-- DATASET RECORDS follows --

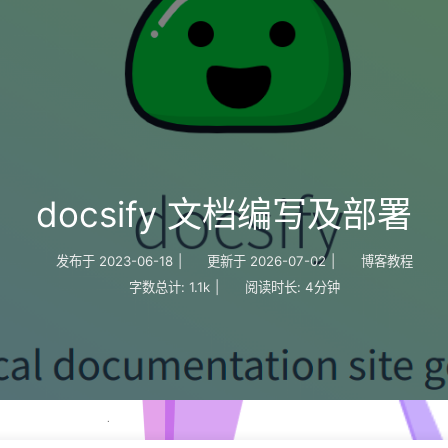
docsify 文档编写及部署
发布于
2023-06-18
|
更新于
2026-07-02
|
博客教程
字数总计:
1.1k
|
阅读时长:
4分钟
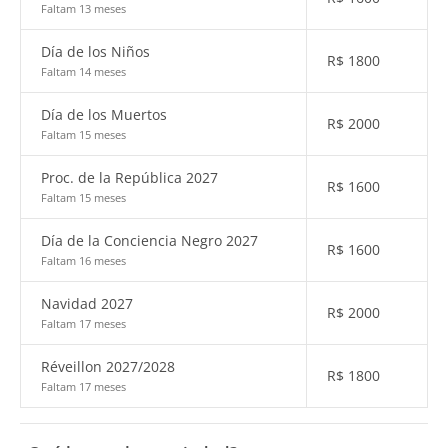
Faltam 13 meses
Día de los Niños
R$
1800
Faltam 14 meses
Día de los Muertos
R$
2000
Faltam 15 meses
Proc. de la República 2027
R$
1600
Faltam 15 meses
Día de la Conciencia Negro 2027
R$
1600
Faltam 16 meses
Navidad 2027
R$
2000
Faltam 17 meses
Réveillon 2027/2028
R$
1800
Faltam 17 meses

-- DATASET RECORDS concluded --

• _JOB_:
Reproduce verbatim every line of text in the listing above, leaving out the pictures.

• _TASK SOLUTION_:
docsify 文档编写及部署
发布于
2023-06-18
|
更新于
2026-07-02
|
博客教程
字数总计:
1.1k
|
阅读时长:
4分钟
Faltam 13 meses
Día de los Niños
R$
1800
Faltam 14 meses
Día de los Muertos
R$
2000
Faltam 15 meses
Proc. de la República 2027
R$
1600
Faltam 15 meses
Día de la Conciencia Negro 2027
R$
1600
Faltam 16 meses
Navidad 2027
R$
2000
Faltam 17 meses
Réveillon 2027/2028
R$
1800
Faltam 17 meses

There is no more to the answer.